[Items from a data source]
#####
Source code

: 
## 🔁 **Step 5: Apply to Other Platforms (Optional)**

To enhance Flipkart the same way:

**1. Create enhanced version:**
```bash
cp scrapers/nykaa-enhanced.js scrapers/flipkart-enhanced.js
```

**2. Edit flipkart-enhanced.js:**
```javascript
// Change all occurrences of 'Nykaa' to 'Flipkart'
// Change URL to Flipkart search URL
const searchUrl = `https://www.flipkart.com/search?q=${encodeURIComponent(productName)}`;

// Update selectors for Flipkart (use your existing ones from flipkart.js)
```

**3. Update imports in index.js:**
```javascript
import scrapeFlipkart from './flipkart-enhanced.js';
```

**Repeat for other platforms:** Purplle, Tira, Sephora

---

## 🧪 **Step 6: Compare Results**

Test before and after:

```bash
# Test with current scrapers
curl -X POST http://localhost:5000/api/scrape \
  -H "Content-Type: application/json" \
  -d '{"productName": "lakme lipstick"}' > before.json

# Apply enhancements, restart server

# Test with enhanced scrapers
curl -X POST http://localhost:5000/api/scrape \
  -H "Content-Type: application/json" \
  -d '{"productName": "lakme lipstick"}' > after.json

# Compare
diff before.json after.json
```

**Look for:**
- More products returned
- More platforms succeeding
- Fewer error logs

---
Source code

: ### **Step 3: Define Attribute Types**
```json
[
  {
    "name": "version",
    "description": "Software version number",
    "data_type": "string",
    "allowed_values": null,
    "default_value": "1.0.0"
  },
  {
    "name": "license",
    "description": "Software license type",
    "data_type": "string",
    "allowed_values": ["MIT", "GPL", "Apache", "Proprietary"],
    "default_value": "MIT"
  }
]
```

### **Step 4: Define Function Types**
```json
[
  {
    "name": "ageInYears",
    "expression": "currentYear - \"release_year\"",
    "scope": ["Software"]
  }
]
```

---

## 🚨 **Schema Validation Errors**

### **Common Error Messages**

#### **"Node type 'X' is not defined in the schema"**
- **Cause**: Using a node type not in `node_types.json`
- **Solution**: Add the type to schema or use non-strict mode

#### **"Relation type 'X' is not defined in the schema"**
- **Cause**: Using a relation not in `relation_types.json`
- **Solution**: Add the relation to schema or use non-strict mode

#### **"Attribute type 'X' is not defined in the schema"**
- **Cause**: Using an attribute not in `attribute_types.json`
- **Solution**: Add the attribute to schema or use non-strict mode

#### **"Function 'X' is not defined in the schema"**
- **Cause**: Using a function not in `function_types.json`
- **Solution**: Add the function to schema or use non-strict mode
#####
Task instructions ->
What lines of the data contain the string "description"? List them.

Answer box ->
    "description": "Software version number",
    "description": "Software license type",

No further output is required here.